The policy behind § 473.083(4) RSMo 1973 is that contest of will admitted to probate should either be expeditiously prosecuted or not prosecuted at all. Kane v. Mercantile Trust Company National Association, 513 S.W.2d 362, 365[6] (Mo.1974); Cole v. Smith, 370 S.W.2d 307, 309[3] (Mo.1963). Here, service was required upon Charles Herbert since he is a legatee of the contested will, and thus a necessary party. Kane v. Mercantile Trust Company National Association, supra, at 363[2, 3]. Given the facts of this case we believe the trial court did not abuse its discretion in finding that plaintiff failed to show good cause for not completing service within the statutory time limits.

Plaintiff also contends that defendants are guilty of laches since the defendants filed the Motion to Dismiss over two years after initiation of the suit. As noted earlier, the purpose of obtaining service of process within the prescribed statutory period is to give the trial court jurisdiction over the subject matter of the will contest suit. Blatt v. Haile, 291 S.W.2d 85, 89[3-5] (Mo.1956); Haas v. Haas, 504 S.W.2d 44, 46 (Mo.1973). Jurisdictional defects may be raised at any time. Bash v. Truman, 335 Mo. 1077, 75 S.W.2d 840, 842[l-3] (1934); Randles v. Schaffner, 485 S.W.2d 1, 2[2] (Mo.1972). Thus, laches cannot constitute a defense when defendant raises such a jurisdictional defect.

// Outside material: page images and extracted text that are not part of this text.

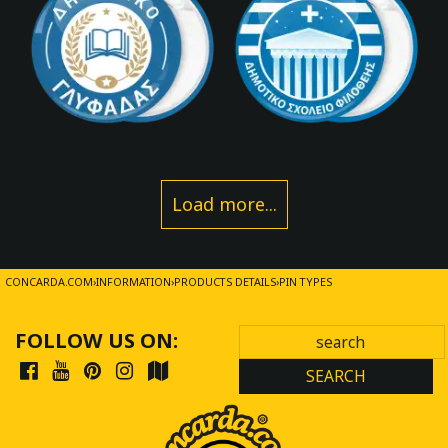
Load more...
CONCARDA.COM
INFORMATION
PRODUCTS DETAILS
PIN TYPES
FOLLOW US ON:
SEARCH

*196Lastly, plaintiff contends that there was no prejudice shown in the failure to complete service on Charles Herbert within the 90 day statutory period. The issue here is not whether the defendants were prejudiced by the delay of over 26 months in obtaining service on Charles Herbert but whether plaintiff complied with the mandatory provisions of Section 473.083(4) which require service on all parties defendant within 90 days. The statute mandates that in the absence of a showing of good cause for failure to secure service the petition shall be dismissed. We have found that the trial court’s finding that the plaintiff failed to show good cause in not 'fulfilling the statutory requirement in not completing service on a necessary party defendant within 90 days is not an abuse of discretion. The point is without merit.

Defendant filed a motion contending that the appeal “is without basis in law or fact, and is made for vexation and delay and is frivolous in nature”, and asked that defendant be awarded damages. This motion was taken with the case. This motion was considered by the court and denied.

The judgment is affirmed.

SNYDER, J., and ALDEN A. STOCK-ARD, Special Judge, concur.